At Eweko Concept, a project aimed at improving price transparency in local agribusiness, our research led to the development of an AI-powered price-tracking assistant. But even there, the core question was never about the algorithm; it was about trust. How do you design for small-scale farmers who have been historically excluded from data-driven systems? How do you make sure the interface feels like a helping hand, not a machine watching over them? We focused on language — making it conversational, empathetic, and intuitive. We observed how farmers talked about prices, not in percentages or metrics, but in daily realities: “The price of yam jumped from morning to night.” Translating those patterns into product logic made the tool less like software and more like a familiar friend.

Mentorship, to me, is UX in its purest form. Every time I mentor in smaller design learning circles, I’m reminded that guidance isn’t necessarily providing answers but creating safe spaces for discovery. I encourage mentees to embrace the messy middle: to show empathy maps that changed midway, to share user test results that didn’t confirm their assumptions, to highlight the moments they had to pivot. That’s the kind of storytelling that resonates with employers, recruiters, and design teams.
I’ve reviewed countless portfolios that looked beautiful but said nothing about the person behind them. A great portfolio doesn’t just show success; it reveals the designer’s humanity — their ability to navigate uncertainty, adapt, and grow. When mentees share frustration or self-doubt, I remind them that UX design was never meant to be perfect; it was meant to be human. The honest portfolio isn’t one that hides detours; it’s one that shows how the designer walked beside the user through uncertainty.

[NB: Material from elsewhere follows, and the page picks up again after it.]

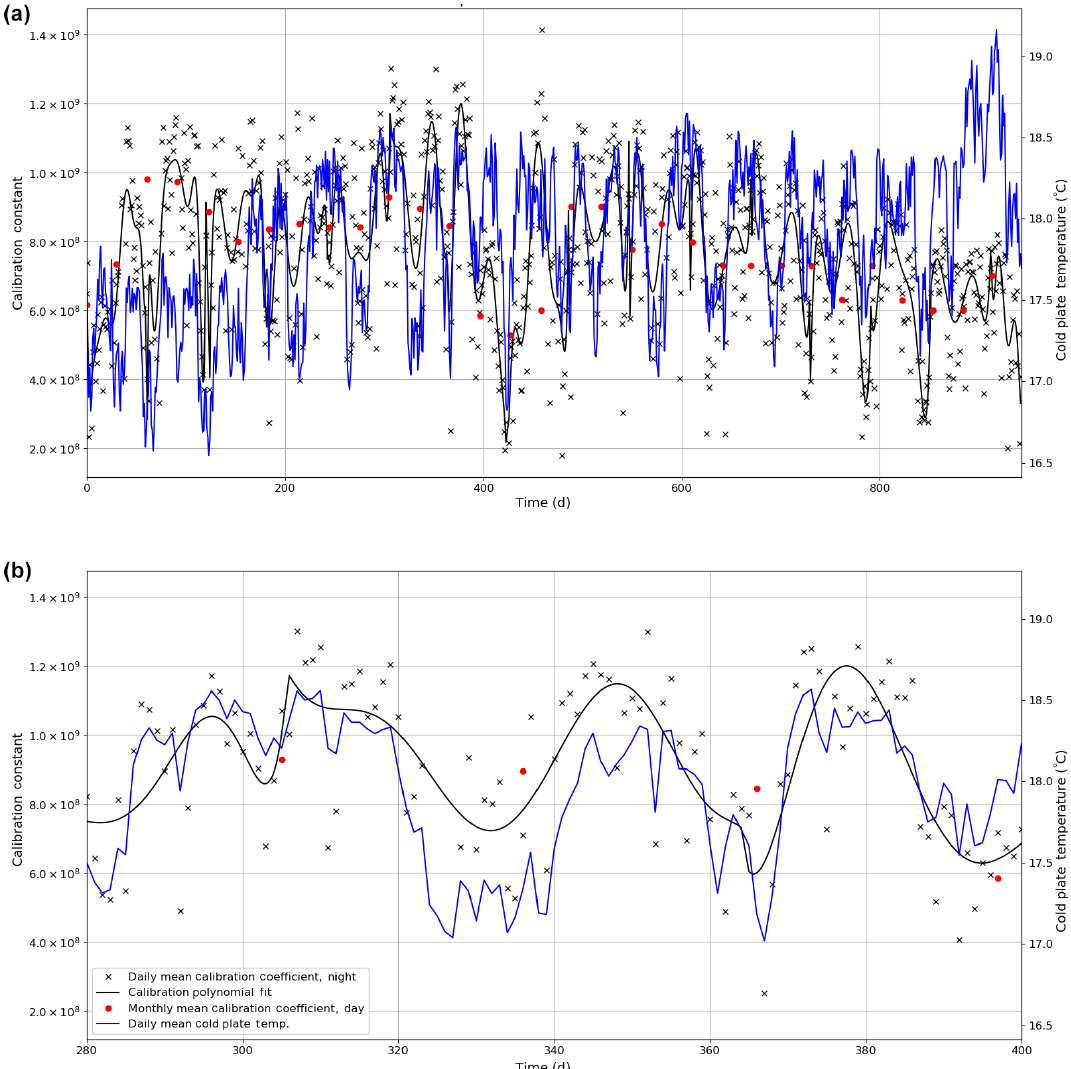
Figure 3. The average CATS nighttime calibration coefficient for each day (black x), polynomial fit of the average calibration coefficient with time (black line), the CATS monthly daytime calibration coefficient (red circle), and the daily average cold plate temperature (blue line) for the entire mode 7.2 data record (April 2015 through October 2017) in (a) . Zooming into a smaller time period (January 2016 through April 2016, b ) demonstrates the correlation between calibration values and the instrument cold plate temperature. The correlation coefficient between the daily average nighttime calibration coefficient and cold plate temperature for the January–April 2016 period is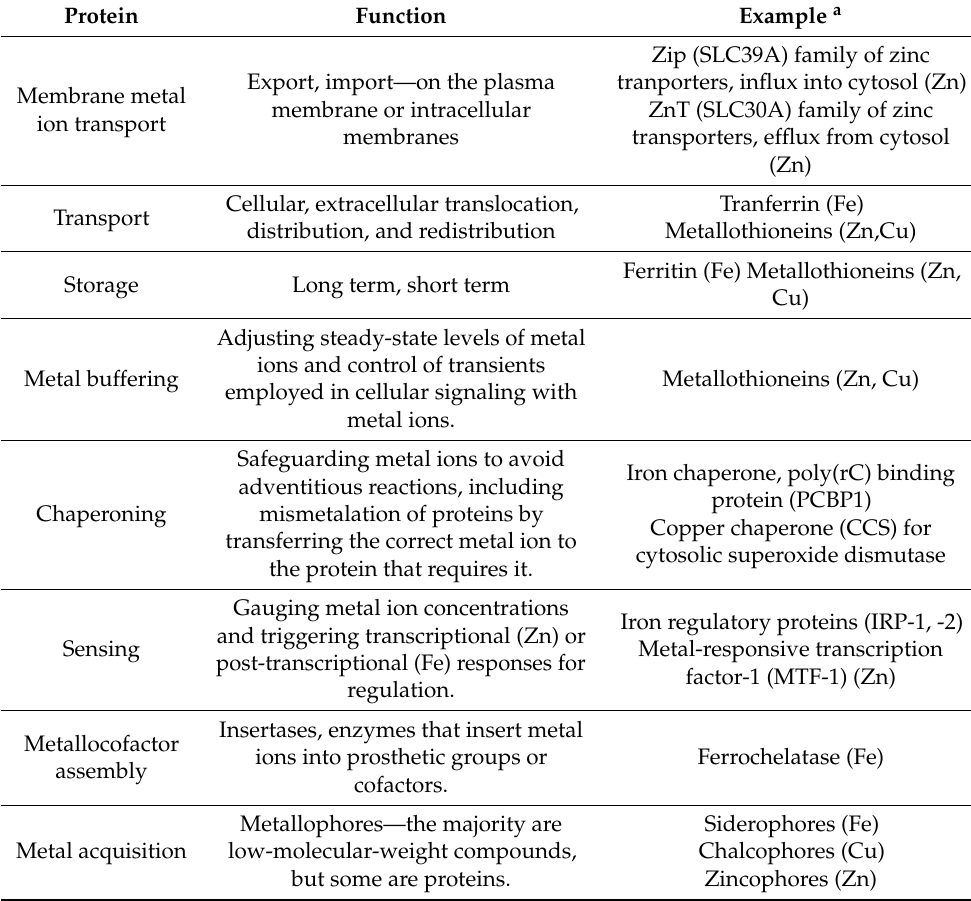
Table 1. Functions of homeostatic proteins of metal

One of the most rewarding parts of mentorship is witnessing transformation. I’ve seen young designers go from mimicking UI trends to conducting real user interviews, documenting emotional journeys, and asking bigger questions about ethics and accessibility. In those moments, I see the future of UX — not as a race to master tools, but as a commitment to master empathy.

Empathy cannot be automated because it isn’t just cognitive; it’s connective. It lives in how we listen, how we translate emotion into experience, and how we see users as partners, not personas.
Every project I’ve helped shape, from HouseMoni to Iwello and Eweko, to mention a few, has reaffirmed one truth: you cannot design meaningfully for people you do not understand. And you cannot understand people if you are not humble enough to listen. That’s what I tell every mentee who comes to me overwhelmed by the pressure to “stand out” — don’t build portfolios that impress algorithms, build stories that touch humans.

The future of UX will not belong to those who design faster, but to those who feel deeper. It will belong to the designers who remember that behind every data point is a pulse, behind every wireframe is a voice, and behind every portfolio is a person trying to make sense of the world through design. Any designer who is serious about making impact should take mentorship seriously, the guidance and perspective you gain will shape not just your portfolio but your trajectory as a designer.